_Task directions_
Only the line with "teddy bear: none" and the lines after it, to the end of the data, should appear in the answer, each reproduced exactly.

Pixel coordinate boxes:

◆ ◆ ◆ ◆

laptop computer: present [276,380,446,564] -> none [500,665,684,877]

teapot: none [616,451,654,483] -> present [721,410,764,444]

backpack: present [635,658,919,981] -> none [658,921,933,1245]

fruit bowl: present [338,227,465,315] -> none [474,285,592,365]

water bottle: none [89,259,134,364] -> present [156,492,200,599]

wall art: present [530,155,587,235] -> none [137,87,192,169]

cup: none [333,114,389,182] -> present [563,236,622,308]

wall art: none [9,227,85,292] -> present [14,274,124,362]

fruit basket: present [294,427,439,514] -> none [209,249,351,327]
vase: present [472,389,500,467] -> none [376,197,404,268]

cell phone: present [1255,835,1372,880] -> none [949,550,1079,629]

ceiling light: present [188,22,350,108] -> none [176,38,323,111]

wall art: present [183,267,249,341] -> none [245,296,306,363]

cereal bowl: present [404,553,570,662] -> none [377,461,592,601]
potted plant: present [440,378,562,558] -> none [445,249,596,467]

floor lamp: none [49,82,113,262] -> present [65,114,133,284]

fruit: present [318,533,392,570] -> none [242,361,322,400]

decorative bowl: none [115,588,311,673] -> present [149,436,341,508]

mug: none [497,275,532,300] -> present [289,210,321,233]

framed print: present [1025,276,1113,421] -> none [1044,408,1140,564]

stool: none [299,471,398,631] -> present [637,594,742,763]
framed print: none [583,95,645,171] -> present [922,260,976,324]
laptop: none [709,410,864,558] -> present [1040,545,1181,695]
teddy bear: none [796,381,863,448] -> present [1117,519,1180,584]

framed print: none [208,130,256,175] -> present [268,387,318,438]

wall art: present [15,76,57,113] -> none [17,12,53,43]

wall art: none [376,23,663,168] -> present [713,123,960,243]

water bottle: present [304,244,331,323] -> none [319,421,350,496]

◆ ◆ ◆ ◆

_Answer below_
teddy bear: none [796,381,863,448] -> present [1117,519,1180,584]

framed print: none [208,130,256,175] -> present [268,387,318,438]

wall art: present [15,76,57,113] -> none [17,12,53,43]

wall art: none [376,23,663,168] -> present [713,123,960,243]

water bottle: present [304,244,331,323] -> none [319,421,350,496]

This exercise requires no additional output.